|A housing sales office in Shenzhen. Property industry has been one of the key engines promoting China's economic development. MAO SIQIAN/XINHUA|
When doctors ask a patient to weigh a decision on treatment, it usually signals something really serious.
Now is the moment for China to tell anyone with a business interest in the country what course the nation means to pursue as it treats the economy's ills. Will it cure the disease or just alleviate the symptoms?
All signs suggest that China is opting for a thorough cure - meaning it will struggle through a long incremental process of reform without entirely sacrificing growth.
It's a highly risky process. Reform must be effective. Growth must be real. And most importantly, reform can't be allowed to stifle growth - and preserving growth can't be allowed to interfere with reform, resulting in the same old waste, pollution and corruption. Can China do it?
Officials admit that the economy has, over the years, developed many symptoms of ill health. It's leaned too heavily on its old development strategy - namely, a system where local governments keep selling off land rights to developers and using that revenue to keep expanding the local capacity to manufacture for the export market.
In the 1990s and early 2000s, the strategy worked brilliantly. But that strategy has run its course - in both selling off land for higher prices and building capacity to produce for higher demand.
With "ghost towns" scattered throughout the land and idle industrial capacity that doesn't generate any extra revenue (let alone profit) the economy has obviously reached the point where correction is necessary. That means slashing apartment prices in empty towns, shutting down unprofitable factories and shifting focus to the domestic market, especially diverse social programs that will serve China's own vast mass of people.
Now the question is how all this gets done. Treating just the symptoms would mean a hard economic landing, starting with a "Lehman moment", as some would say, followed by the knock-on effects of a collapse.

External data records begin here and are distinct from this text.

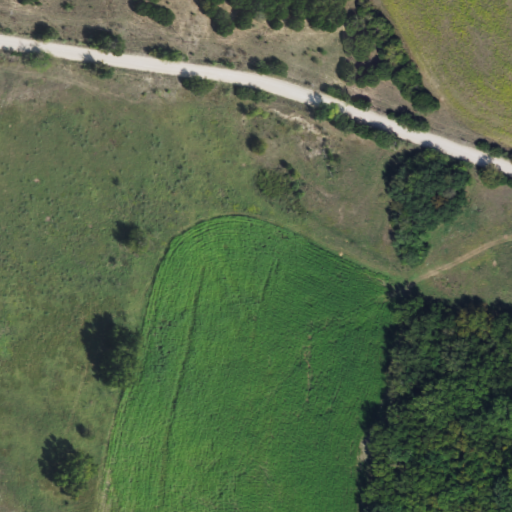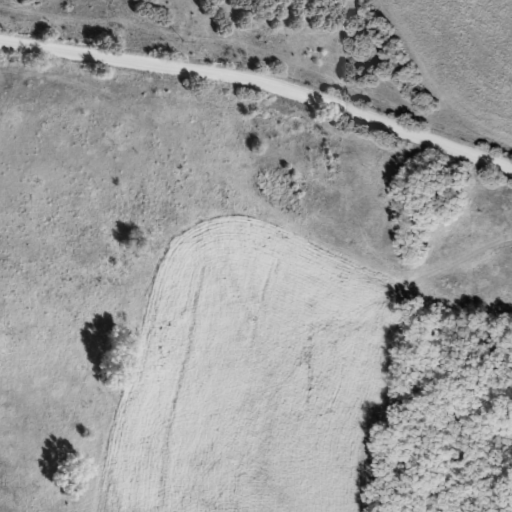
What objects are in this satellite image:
road: (261, 89)
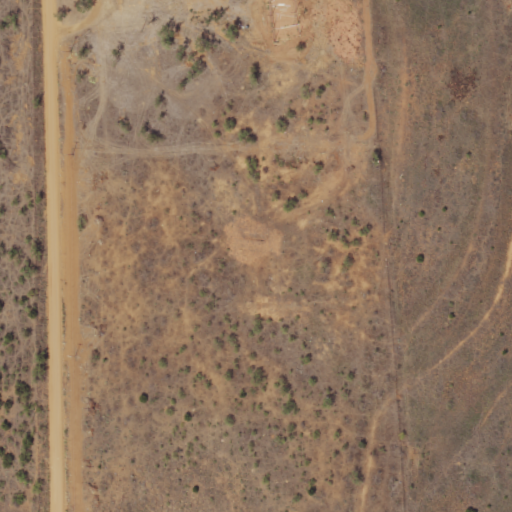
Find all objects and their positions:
road: (55, 255)
road: (285, 370)
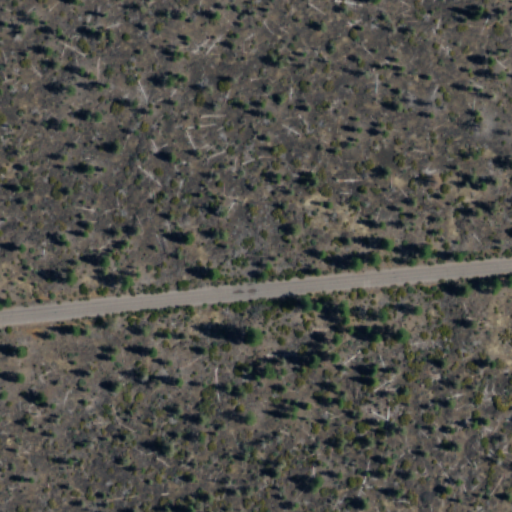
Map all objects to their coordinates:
road: (256, 298)
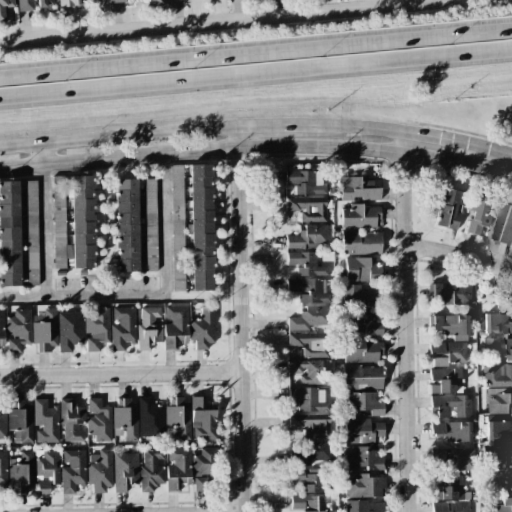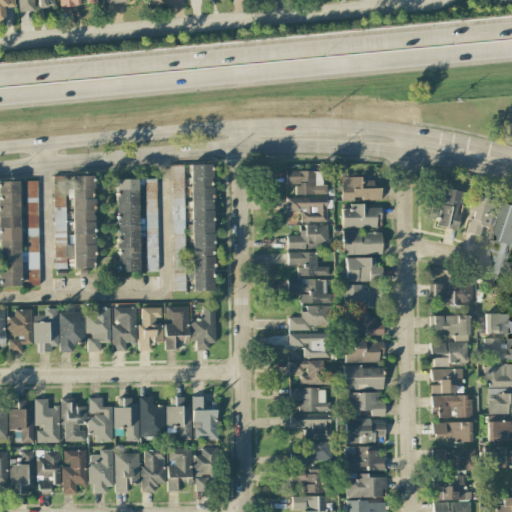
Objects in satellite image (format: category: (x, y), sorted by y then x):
building: (114, 1)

A crisis of that kind would be a "shock therapy" for the economy. But it might inflict too much pain, both social and economic, for the country to bear. And the country's economic planners favor incremental change, in any case. They've clearly opted for a slower but more thorough cure.
Yes, there will be defaults by funds tied to unfinished property projects. There will be bankruptcies of companies burdened with excess capacity. There will be banks with ugly balance sheets - and runs on small financial institutions.
Some cities, and some industries, will have to endure almost as much distress as they would under shock therapy.
But the worst outcomes will be limited to the regional level. And the authorities won't let them trigger a chain reaction.
On the national level, major indexes, such as inflation, will be kept within the public's comfort zone as reform is methodically carried out.
Most importantly, as Premier Li Keqiang said two weeks ago, as the economy keeps growing, it will also generate new jobs.
A thorough cure means it could take a long time for the patient to feel better. Judging from the immense task China faces, it's going to be another two years, at least, before change can be quantified in the central government's statistical reports.
Some assets, valuable just a few years ago, will become useless. The money that was spent on them, and their contribution to GDP, likewise will vanish.
Those assets will include costly building projects in cities that never find a niche and industrial facilities unable to compete in the world.